L’emprise de la sociologie politique sur la science politique est aujourd’hui telle que certains auteurs
(et certains manuels) considèrent que « science politique » et « sociologie politique » sont
synonymes.
D’autres disciplines exercent une influence réelle mais moindre, comme l’histoire politique
(avec les travaux de Machiavel par exemple, et plus récemment René Rémond, Serge Bernstein et
Pierre Milza, J.-F. Sirinelli), l’anthropologie politique (Claude Lévi-Strauss), la psychologie
politique.
Quelques exemples de travaux en psychologie politique :
- les travaux de Théodore Adorno sur la personnalité autoritaire,
- la psychologie des foules de Gustave Lebon (1895) : dans les situations de foule,
l’individu a tendance à imiter le comportement des autres et devient moins rationnel.

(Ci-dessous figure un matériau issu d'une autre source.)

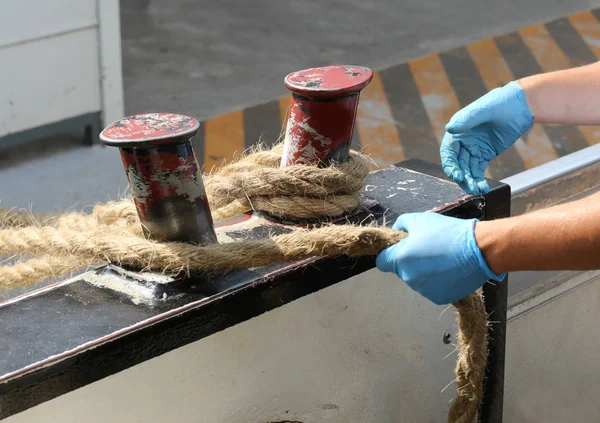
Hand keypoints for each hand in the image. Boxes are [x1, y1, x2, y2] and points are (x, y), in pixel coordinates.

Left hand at [376, 213, 504, 304]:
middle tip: (428, 249)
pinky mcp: (438, 298)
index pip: (382, 262)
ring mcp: (423, 290)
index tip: (400, 248)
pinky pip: (432, 289)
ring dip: (424, 272)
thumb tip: (397, 231)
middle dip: (410, 261)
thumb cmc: (448, 233)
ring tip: (443, 259)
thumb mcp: (420, 219)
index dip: (388, 254)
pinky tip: (450, 270)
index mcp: (400, 259)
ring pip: (417, 280)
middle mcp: (408, 278)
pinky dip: (438, 281)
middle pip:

- l’expérience célèbre de Stanley Milgram en 1963 montrant la soumission à l’autorité avec,
dans 2/3 des cas, des décharges électriques infligées sans réflexion à des personnes
innocentes.
- La « ritualisation bureaucratique » mise en exergue par Robert Merton. Les agents sont
focalisés par le respect des procédures et s’écartent de la finalité même de la structure. Ils
développent une logique de « sur-conformité », c’est-à-dire de soumission compulsive à la
norme, refusant toute adaptation aux situations particulières.
La science politique est donc au carrefour de différentes sciences sociales et humaines, avec
aujourd’hui une prédominance de la sociologie. Souvent, elle n’est l’œuvre que d’un
La reconnaissance de la science politique comme discipline propre, à part entière a été lente en
France, tant d’un point de vue académique que social.

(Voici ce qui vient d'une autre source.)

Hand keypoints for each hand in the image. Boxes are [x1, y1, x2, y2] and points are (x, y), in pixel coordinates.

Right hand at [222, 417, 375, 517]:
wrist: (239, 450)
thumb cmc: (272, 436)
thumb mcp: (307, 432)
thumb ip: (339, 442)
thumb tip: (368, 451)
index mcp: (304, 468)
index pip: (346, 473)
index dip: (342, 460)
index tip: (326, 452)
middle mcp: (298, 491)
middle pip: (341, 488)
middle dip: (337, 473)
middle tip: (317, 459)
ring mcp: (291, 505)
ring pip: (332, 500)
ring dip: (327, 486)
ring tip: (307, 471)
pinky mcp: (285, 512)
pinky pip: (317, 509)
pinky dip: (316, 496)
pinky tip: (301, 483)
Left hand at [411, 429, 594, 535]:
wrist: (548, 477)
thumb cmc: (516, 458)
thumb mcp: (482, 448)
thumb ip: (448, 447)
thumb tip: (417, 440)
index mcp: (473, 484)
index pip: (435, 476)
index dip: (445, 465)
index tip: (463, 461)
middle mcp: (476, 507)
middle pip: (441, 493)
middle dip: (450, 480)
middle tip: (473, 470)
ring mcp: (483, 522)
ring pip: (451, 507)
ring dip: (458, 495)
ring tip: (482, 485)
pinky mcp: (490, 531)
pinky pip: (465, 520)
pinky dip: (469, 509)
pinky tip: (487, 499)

➢ D’un point de vue social, la reconnaissance de la science politique comme discipline pose
la question des médias et de l’insertion professionnelle.

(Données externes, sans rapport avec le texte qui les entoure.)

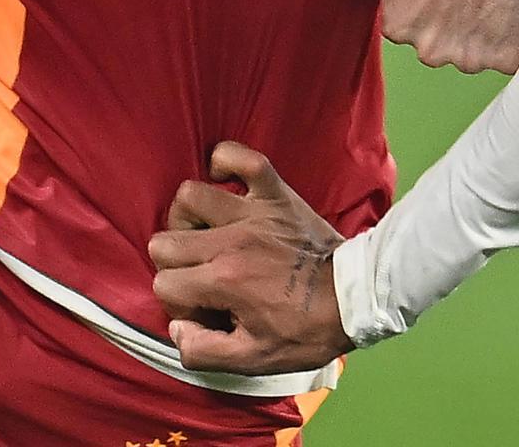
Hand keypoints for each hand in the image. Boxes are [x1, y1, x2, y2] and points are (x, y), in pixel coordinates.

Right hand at [149, 142, 350, 374]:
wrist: (354, 298)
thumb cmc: (305, 330)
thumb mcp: (254, 360)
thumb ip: (203, 351)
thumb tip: (177, 326)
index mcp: (224, 281)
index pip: (164, 283)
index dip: (178, 301)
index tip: (203, 309)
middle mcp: (232, 240)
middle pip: (165, 241)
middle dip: (175, 264)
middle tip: (201, 276)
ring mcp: (254, 211)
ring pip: (190, 196)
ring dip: (189, 218)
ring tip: (207, 235)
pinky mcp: (275, 193)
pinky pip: (241, 157)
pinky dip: (226, 163)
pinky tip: (224, 183)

o D’un point de vue médiatique, les « experts » mobilisés en ce champ donnent une
visibilité à la discipline (Pascal Perrineau, Dominique Reynié, Olivier Duhamel,
Pascal Bonniface). Le propos journalistique est toutefois nécessairement contraint
par le temps, et l’analyse des « politistes » (c’est-à-dire des chercheurs en science
politique) se fait souvent loin des médias.
o Quant aux débouchés professionnels, il faut distinguer entre ce que les anglo-
saxons nomment le « politics », c’est-à-dire le processus lié à l’exercice et à la
conquête du pouvoir, et le « policy », c’est-à-dire les programmes et les actions.